-- Start of GIVEN PASSAGE --

What is surprising about this book is not so much that it that it is written with incredible skill and care, but that it is the debut novel for the author. Brunt seems to have jumped right over first novel territory into a place where she has a mature and beautiful voice: artful use of language, an insight into literature, and an understanding of the way a story should be woven not only in terms of plot but in terms of layers of descriptions, similes, and symbolism.

Brunt's descriptions of places, people, and memories are not only clever and perceptive, but precise. She also doesn't tend to rely on the tried and true similes but comes up with her own fresh ideas. The most apt descriptor for this story would be a love story. And then another love story...and so on. It is about a girl and her uncle, a girl and her sister, a sister and a brother, an artist and his 'secret' lover, a father and a mother, a girl and her forbidden friend; and all these love stories are bound together and revealed by the terrible, and wonderful, things we do for love.

The book begins with June Elbus and her older sister Greta being painted by their Uncle Finn who is dying of AIDS in 1987. The time period itself is a refreshing change in a world where most books are set either further in the past, in the present, or in some yet to be discovered future. When Uncle Finn does die, June is left with a gaping hole in her life that no one understands. In fact she is often begrudged of her grief because Finn was just an uncle after all. But to June he was much more than an uncle. He was the one person who could read her heart and make her feel special; he was the person June felt she couldn't live without.

Brunt's descriptions of June's grief and the fear that comes with it are so sincere that anyone who has lost a love will feel their heart being embraced by such aching phrases as "Not only because Finn had never told me...but because there was no way to ask him about it. And until then I don't think I really understood the meaning of gone." (pg 55) and "I understood how just about anything in the world could remind you of Finn...Things you'd never even seen with Finn could remind you of him, because he was the one person you'd want to show."

In the shadow of this unbearable grief is a whisper of hope in the form of Finn's secret boyfriend, Toby, who shows up in June's life to deliver an old Russian teapot from her uncle. The relationship between these two people who loved Finn deeply, but were never allowed to meet, is at once awkward, sweet, hilarious, and eventually intimate. Even as the pressures of the outside world threaten to tear them apart their bonds grow and together they manage to find a sense of hope.

Also, both of her parents are accountants, which means that during tax season, when the events of the novel take place, she and her sister are taking care of themselves while her parents work long and exhausting hours and are not around to help her through her grief. So when her father comes home one evening, tired and sick and worked to the bone:

"well, why do you do it, then?"

-- End of GIVEN PASSAGE --
-- Start of DATA EXCERPT --

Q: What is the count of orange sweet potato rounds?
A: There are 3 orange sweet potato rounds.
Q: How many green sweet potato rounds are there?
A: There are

-- End of DATA EXCERPT --

OBJECTIVES:
1 - Retype the book review character for character, everything from "In the shadow" down to "sense of hope.".
2 - According to the book review, what does Toby bring June from her uncle?
The data above comes from a separate source and has no connection to the book review.

WORKED SOLUTIONS:
1 -
In the shadow of this unbearable grief is a whisper of hope in the form of Finn's secret boyfriend, Toby, who shows up in June's life to deliver an old Russian teapot from her uncle. The relationship between these two people who loved Finn deeply, but were never allowed to meet, is at once awkward, sweet, hilarious, and eventually intimate. Even as the pressures of the outside world threaten to tear them apart their bonds grow and together they manage to find a sense of hope.

2 - An old Russian teapot.